Liste des activités
1. Selon le texte sur la relation enseignant-élève, pourquoi l'excellence didactique ne suffit-elle pas toujours face à la résistance des élèves ? Répondez en une à trois phrases.
2. Dans le texte sur la relation enseignant-élève, sur quelle chaise prie-t-on un jeune enfant de s'asseoir ?
3. Donnez la suite du texte sur la relation enseignant-élève, à partir de sa dernière phrase.

══ Bloc de texte ══

Relation enseignant eleve
Comment contourner la résistance des élèves à se mettre au travail et à respecter les règles ? Pour cela, les enseignants emploient souvent des ruses éducatives qui, lorsqu’elles sont bienveillantes, permettent de désamorcer les conflits et de susciter la motivation.

Immorale la ruse ? Oui quand elle est synonyme d’escroquerie, d’imposture, de perfidie. Non quand il s’agit de contourner habilement les caprices d’un jeune enfant , en le priant par exemple de s’asseoir sur « la chaise qui rend gentil ». Comme les parents, les enseignants doivent gérer des enfants et des adolescents dont l’un des grands bonheurs consiste à entrer en résistance contre le savoir ou contre l’adulte. L’excellence didactique est certes une réponse pertinente à la résistance. Mais elle se révèle souvent inopérante quand l’enjeu délibéré de la relation éducative est pour l’élève d’esquiver le travail ou de saper le pouvoir de l’enseignant.

═══
══ Documents fournis ══

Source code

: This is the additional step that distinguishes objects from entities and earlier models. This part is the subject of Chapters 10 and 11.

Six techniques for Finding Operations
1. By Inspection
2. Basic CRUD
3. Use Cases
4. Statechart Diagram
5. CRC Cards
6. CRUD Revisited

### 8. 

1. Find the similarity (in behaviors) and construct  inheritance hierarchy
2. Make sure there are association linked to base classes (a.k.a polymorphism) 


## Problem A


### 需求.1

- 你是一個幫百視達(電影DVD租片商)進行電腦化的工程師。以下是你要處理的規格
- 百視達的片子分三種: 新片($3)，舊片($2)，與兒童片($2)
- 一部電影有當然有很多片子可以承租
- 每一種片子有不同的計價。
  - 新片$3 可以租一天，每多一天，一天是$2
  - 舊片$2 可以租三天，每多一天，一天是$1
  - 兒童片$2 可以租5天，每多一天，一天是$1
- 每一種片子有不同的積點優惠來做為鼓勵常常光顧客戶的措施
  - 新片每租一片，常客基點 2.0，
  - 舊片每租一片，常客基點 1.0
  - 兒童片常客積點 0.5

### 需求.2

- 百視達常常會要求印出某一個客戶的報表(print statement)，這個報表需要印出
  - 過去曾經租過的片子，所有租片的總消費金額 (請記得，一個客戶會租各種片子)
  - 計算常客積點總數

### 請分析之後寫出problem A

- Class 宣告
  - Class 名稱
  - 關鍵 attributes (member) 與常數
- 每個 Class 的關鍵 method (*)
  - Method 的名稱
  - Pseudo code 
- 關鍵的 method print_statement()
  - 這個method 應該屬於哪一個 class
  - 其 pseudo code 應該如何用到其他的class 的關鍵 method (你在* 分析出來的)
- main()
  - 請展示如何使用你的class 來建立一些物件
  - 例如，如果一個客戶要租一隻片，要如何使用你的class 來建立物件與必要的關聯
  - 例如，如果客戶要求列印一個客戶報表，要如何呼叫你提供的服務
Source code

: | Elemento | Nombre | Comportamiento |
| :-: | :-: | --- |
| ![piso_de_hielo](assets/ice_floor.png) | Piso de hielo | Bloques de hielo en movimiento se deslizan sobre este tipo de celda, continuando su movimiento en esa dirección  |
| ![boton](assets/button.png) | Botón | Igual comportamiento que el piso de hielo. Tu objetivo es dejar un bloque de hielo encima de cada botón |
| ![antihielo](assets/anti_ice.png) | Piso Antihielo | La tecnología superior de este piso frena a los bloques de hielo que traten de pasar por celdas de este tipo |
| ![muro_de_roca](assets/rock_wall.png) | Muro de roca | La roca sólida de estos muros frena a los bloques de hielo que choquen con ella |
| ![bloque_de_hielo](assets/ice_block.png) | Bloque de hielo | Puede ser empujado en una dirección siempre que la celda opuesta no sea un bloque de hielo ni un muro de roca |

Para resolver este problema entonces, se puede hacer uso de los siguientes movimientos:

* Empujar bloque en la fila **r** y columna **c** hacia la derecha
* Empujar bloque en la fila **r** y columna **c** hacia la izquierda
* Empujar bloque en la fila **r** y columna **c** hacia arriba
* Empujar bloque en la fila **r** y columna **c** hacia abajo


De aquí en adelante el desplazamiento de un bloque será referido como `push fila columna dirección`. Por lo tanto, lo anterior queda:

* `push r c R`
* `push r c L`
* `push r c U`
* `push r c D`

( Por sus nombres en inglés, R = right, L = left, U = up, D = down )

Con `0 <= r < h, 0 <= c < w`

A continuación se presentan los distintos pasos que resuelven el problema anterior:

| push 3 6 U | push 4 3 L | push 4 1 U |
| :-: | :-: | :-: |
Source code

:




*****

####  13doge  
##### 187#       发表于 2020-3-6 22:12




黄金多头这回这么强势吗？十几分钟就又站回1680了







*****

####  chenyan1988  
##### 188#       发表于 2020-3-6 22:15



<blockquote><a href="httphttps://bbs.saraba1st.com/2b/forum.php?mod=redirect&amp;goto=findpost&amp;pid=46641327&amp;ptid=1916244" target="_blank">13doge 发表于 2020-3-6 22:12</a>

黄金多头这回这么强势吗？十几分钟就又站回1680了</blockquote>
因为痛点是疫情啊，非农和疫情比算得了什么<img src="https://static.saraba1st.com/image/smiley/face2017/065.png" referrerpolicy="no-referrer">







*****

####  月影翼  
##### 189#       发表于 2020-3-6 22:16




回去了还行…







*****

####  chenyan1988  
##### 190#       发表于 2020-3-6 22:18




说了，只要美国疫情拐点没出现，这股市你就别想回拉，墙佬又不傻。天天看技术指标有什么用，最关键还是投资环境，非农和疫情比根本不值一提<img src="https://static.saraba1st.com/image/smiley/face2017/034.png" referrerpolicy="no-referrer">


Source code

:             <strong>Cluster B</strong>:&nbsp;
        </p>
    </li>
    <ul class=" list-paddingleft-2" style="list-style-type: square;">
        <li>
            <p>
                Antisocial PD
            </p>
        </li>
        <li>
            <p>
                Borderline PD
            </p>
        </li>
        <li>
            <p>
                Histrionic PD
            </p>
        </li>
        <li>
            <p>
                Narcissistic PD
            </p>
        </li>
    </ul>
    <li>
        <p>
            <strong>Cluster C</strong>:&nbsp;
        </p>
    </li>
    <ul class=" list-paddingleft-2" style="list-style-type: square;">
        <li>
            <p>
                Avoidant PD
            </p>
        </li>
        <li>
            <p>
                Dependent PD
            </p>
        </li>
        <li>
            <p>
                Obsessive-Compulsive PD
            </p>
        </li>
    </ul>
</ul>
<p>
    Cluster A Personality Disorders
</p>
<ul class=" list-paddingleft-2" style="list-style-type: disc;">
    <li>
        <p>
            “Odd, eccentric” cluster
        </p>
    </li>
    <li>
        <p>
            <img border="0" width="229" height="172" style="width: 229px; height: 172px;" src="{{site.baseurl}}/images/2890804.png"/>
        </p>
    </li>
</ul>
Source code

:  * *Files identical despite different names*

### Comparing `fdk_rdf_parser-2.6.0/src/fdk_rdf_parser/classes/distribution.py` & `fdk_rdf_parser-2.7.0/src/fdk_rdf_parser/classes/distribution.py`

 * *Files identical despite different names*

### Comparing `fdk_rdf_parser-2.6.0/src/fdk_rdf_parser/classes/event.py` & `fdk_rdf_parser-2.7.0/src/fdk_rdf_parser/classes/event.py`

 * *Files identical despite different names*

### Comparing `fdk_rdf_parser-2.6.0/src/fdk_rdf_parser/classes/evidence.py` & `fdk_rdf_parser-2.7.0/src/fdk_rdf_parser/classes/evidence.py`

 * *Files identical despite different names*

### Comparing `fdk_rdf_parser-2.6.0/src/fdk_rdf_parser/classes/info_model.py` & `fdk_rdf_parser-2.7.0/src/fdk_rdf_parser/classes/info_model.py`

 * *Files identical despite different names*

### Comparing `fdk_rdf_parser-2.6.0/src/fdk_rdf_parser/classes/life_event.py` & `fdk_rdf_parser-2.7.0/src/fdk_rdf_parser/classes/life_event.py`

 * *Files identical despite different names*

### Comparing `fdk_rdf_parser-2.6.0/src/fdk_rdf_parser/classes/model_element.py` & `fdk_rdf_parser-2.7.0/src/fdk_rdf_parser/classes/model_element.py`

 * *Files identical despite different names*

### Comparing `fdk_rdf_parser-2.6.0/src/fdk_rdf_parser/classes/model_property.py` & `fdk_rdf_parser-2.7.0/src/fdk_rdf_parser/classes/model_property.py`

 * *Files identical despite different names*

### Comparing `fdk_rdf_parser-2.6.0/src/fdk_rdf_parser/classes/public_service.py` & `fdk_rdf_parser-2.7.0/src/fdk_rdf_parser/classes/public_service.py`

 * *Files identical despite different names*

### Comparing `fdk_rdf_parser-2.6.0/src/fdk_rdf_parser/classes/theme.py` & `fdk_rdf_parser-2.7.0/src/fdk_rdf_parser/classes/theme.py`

═══

Corrigé de l'exercice
1. L'excellence didactique se révèle souvent inopérante quand l'enjeu délibéré de la relation éducative, pour l'élève, est d'esquiver le travail ou de saper le pouvoir de l'enseignant.

2. Sur « la chaise qui rend gentil ».

3.
La ruse présente l’avantage de déverrouiller des situations conflictuelles sans utiliser l’autorité. Elle contribue également à changer le regard des élèves sur le travail scolaire et à stimuler leur motivation en inventant des solutions pédagogiques originales et inattendues. On parlera dans ce cas de ruses bienveillantes. C’est-à-dire de stratégies dont on voile délibérément la finalité et qui ne visent pas à flouer l’enfant mais se mettent au contraire au service de sa formation et de son développement. Si la ruse apparaît bien comme un outil pédagogique adapté aux situations où l’apprenant résiste, il faut souligner qu’elle suppose le respect de principes éthiques. La limitation de l’emprise de l’adulte d’une part, car la manipulation du désir de l’enfant doit rester homéopathique et il est essentiel d’agir en lui garantissant un espace de liberté ; la rareté d’utilisation d’autre part : la ruse ne saurait en effet être une technique permanente et la transparence de la communication reste primordiale dans la relation éducative.

Pour de nombreux enseignants cependant, la ruse est indigne parce que perçue comme déloyale et sournoise. Ce rejet s’appuie sur l’idée que la transmission du savoir est une mission trop noble pour s’abaisser à une pratique aussi « vulgaire » que cet art du trompe-l’œil. Et partant, qui pourrait affirmer ne jamais faire semblant ?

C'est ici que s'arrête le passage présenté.